L’éducation se passe aussi en dehors de l’école

Avec Solidarité Laïque, les Francas travaillent avec des partenaires locaux pour imaginer des formes d’éducation complémentaires de l’école. Explications avec Marc Epron, délégué national des Francas aux actions internationales et européennes.
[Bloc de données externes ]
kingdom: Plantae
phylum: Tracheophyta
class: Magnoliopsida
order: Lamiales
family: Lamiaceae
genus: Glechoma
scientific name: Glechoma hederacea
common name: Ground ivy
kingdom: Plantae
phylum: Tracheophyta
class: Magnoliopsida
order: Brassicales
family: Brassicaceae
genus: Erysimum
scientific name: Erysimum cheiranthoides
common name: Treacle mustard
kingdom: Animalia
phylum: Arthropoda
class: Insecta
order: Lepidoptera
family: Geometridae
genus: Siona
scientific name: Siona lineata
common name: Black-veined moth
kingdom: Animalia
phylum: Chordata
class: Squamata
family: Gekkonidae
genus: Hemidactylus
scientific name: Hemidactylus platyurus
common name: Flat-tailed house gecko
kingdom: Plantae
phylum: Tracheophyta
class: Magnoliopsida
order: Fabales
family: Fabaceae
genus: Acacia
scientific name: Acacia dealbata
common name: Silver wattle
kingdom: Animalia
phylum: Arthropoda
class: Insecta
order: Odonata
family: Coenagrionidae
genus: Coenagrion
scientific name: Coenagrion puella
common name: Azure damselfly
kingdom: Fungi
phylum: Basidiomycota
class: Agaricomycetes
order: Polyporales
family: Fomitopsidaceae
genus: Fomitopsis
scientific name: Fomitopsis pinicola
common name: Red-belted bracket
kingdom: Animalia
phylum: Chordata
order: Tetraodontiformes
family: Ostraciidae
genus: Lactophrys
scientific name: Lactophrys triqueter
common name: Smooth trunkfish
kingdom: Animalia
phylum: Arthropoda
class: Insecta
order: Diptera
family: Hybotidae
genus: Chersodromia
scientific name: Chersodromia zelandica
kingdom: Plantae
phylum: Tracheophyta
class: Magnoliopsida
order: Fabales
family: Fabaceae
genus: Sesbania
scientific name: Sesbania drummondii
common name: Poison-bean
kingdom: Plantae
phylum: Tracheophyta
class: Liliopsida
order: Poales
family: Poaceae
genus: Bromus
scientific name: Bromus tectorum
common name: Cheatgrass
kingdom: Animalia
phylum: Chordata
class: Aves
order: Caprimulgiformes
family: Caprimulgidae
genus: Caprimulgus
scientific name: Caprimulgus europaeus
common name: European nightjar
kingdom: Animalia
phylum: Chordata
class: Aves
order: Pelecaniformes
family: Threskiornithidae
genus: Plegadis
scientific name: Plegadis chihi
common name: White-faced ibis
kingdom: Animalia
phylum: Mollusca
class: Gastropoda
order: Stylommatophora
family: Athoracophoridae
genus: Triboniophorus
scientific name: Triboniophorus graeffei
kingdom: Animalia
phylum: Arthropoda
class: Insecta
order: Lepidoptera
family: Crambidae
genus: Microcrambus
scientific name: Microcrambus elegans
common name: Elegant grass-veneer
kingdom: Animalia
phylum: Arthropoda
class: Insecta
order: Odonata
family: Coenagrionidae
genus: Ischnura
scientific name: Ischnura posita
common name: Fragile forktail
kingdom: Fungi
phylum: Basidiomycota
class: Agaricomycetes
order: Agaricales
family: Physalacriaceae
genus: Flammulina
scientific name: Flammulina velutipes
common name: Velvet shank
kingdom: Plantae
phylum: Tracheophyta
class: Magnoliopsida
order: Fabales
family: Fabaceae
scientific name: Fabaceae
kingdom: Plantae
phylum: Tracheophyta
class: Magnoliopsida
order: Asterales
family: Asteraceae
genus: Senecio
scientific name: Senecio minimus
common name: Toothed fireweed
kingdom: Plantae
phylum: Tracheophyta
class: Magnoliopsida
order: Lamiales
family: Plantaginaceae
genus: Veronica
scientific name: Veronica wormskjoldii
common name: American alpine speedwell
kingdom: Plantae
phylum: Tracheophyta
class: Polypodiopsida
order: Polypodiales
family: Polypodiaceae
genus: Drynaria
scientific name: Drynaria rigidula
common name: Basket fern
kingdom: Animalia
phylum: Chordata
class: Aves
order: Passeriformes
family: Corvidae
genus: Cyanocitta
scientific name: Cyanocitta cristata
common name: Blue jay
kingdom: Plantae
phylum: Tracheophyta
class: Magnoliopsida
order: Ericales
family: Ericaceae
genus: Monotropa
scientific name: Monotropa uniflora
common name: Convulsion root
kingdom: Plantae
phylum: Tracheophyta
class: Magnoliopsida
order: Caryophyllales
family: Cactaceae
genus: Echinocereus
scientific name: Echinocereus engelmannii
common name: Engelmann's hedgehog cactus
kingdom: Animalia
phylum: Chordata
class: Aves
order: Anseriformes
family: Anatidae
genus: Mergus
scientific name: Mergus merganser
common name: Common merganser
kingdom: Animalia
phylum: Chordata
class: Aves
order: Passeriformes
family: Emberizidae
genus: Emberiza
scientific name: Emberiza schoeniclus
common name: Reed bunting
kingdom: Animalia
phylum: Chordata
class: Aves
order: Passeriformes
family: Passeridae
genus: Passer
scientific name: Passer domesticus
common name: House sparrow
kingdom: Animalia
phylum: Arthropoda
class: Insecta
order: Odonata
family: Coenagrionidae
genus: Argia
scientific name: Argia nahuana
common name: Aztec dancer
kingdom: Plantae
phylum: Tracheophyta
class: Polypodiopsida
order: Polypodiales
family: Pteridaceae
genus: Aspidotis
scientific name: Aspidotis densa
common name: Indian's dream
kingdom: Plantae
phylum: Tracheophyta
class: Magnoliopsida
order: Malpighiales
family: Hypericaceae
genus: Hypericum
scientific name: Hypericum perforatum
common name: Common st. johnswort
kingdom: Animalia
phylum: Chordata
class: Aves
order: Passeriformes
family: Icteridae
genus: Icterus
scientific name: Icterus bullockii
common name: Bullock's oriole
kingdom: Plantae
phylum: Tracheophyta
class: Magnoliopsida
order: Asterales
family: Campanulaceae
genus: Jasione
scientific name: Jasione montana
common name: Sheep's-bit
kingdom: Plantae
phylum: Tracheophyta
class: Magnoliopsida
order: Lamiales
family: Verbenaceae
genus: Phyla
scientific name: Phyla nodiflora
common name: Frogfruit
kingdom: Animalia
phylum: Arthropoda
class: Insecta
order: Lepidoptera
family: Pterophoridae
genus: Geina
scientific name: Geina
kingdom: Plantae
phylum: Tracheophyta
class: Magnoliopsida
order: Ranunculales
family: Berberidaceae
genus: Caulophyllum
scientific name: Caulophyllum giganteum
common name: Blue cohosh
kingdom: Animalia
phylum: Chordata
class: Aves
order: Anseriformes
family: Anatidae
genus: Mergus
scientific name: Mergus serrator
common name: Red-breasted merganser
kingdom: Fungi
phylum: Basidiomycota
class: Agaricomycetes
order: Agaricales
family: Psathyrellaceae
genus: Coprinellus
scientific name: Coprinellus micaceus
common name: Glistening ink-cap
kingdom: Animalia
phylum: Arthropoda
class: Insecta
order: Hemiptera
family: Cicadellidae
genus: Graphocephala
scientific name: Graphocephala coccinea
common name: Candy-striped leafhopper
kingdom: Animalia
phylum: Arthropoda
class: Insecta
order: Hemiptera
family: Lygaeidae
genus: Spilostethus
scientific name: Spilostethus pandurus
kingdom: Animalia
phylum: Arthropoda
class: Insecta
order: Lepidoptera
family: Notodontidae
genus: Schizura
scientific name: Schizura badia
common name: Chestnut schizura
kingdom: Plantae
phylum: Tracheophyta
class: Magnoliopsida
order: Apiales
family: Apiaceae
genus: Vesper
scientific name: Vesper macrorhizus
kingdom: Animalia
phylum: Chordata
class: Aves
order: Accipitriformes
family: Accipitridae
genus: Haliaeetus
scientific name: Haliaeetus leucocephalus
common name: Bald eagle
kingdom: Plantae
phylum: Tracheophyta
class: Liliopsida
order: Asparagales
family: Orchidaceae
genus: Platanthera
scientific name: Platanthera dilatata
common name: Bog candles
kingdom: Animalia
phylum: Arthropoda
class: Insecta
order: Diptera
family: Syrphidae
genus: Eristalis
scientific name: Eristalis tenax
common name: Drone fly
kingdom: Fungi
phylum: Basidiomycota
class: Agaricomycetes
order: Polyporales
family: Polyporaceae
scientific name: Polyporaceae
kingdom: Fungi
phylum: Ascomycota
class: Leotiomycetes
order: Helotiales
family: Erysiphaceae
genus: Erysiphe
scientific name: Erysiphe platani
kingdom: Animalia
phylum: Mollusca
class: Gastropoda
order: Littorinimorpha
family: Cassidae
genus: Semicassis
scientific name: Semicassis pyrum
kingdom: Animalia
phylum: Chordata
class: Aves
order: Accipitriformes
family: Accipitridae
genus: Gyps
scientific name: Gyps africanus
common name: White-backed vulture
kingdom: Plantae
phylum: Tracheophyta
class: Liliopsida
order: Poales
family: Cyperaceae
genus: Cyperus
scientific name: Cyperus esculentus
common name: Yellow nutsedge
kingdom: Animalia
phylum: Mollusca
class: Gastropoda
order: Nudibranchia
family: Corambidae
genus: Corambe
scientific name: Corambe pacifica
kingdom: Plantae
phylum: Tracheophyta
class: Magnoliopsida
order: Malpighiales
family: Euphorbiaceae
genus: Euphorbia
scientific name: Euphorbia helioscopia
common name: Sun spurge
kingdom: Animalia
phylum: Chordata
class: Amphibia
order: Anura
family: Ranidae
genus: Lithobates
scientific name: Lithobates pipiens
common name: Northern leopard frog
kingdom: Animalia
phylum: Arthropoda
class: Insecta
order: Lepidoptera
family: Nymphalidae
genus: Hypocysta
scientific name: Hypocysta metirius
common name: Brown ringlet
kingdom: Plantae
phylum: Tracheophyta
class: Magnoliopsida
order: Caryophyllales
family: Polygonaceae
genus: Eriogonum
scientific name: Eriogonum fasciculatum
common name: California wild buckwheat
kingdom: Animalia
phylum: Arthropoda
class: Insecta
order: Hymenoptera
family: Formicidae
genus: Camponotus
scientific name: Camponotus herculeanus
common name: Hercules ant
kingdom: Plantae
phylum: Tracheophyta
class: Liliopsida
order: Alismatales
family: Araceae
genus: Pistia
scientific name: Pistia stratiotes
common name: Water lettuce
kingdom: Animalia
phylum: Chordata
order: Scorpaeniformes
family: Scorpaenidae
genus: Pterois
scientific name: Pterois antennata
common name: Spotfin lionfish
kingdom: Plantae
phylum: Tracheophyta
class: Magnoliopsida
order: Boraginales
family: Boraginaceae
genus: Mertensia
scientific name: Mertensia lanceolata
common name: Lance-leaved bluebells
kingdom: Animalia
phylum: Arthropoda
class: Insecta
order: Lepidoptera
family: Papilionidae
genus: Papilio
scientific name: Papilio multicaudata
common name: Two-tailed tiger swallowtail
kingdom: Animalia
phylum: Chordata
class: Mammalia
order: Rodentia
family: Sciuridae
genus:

Dans les actions en faveur du développement, l’éducation tient une bonne place. Mais l’éducation se limite-t-elle à l’école ?

 

L’éducation qui ne se déroule pas dans le cadre des systèmes éducatifs classiques participe, comme l’éducation formelle, à la dignité humaine, à l’émancipation, à l’épanouissement et à l’insertion des personnes dans la société. Mais force est de constater que bien souvent, dans les pays avec lesquels nous échangeons, elle est souvent négligée par les pouvoirs publics. Il arrive aussi comme en Afrique de l’ouest, en Haïti, au Laos, que l’éducation non formelle pallie des insuffisances de l’Etat, du fait d’un manque de moyens, d’inconséquence ou de hiérarchie des priorités. Or, pour les enfants et les jeunes, il est intéressant de pouvoir disposer de différents espaces éducatifs.

 

En quoi l’éducation non formelle favorise-t-elle le développement de l’enfant ?

 

Quand on participe à des activités qu’on ne pratique ni dans le cadre familial ni dans le cadre scolaire, on se construit, on se découvre en tant que personne. On découvre aussi l’espace des habiletés, artistiques ou autres, par lesquelles on peut entreprendre, concrétiser des choses et développer ses capacités. Enfin, dans le cadre de ses activités, on apprend à écouter, à prendre la parole, à participer et, au final, à vivre ensemble. Quant aux approches pédagogiques, elles associent un aspect ludique, une forte implication personnelle et un jeu permanent entre l’individuel et le collectif : l’enfant est tantôt dans un apprentissage personnel parce qu’il a besoin d’appréhender quelque chose par le tâtonnement et, à d’autres moments, il est dans des dynamiques collectives où le groupe devient support de l’apprentissage.

 

Au Bénin, en Tunisie ou en Haïti, les Francas interviennent avec Solidarité Laïque. Comment procédez-vous pour mettre en place ce type de projets ?

 

Concrètement, tout commence par l’écoute, la compréhension de la logique d’une communauté et de son histoire. Il y a une part très importante de diagnostic partagé avant de commencer à agir ensemble. Ce que nous avons développé avec nos partenaires s’inscrit toujours dans le temps. Si on veut mener des actions durables, ce temps du partage des histoires, des cultures et des pratiques est absolument nécessaire. Bref, pour tout ce qui touche au développement local, dont l’éducation fait partie, ce sont d’abord les acteurs du territoire qui doivent formuler leurs besoins. C’est eux qui mettent en place des dynamiques propres pour l’avenir de leurs enfants et le développement de leur pays.

 

L’épanouissement des enfants et des jeunes influe-t-il sur le développement des pays ?

 

C’est une question très difficile à apprécier ! Mais les mouvements de jeunesse et d’éducation populaire ne s’impliqueraient pas autant auprès des enfants et des jeunes si cette finalité n’était pas visée : le mieux-être individuel, le mieux-être en société, et une contribution collective au devenir d’un pays.

 

Les enjeux de l’éducation non-formelle selon l’Unesco

“L’éducation non-formelle joue un rôle de plus à plus important en vue de faire de l’Éducation pour tous (EPT) une réalité et d’atteindre les Objectifs du Millénaire pour le développement. Divers facteurs récents tels que la diversification des besoins individuels d’apprentissage dans une société en évolution rapide, les problèmes irrésolus d’analphabétisme et de non-scolarisation des enfants, les limites inhérentes à la nature du système éducatif formel dans la manière dont l’enseignement est dispensé et le recours accru aux technologies de l’information et de la communication, ont conduit les parties prenantes à l’EPT à examiner de près le potentiel de l’éducation non-formelle.”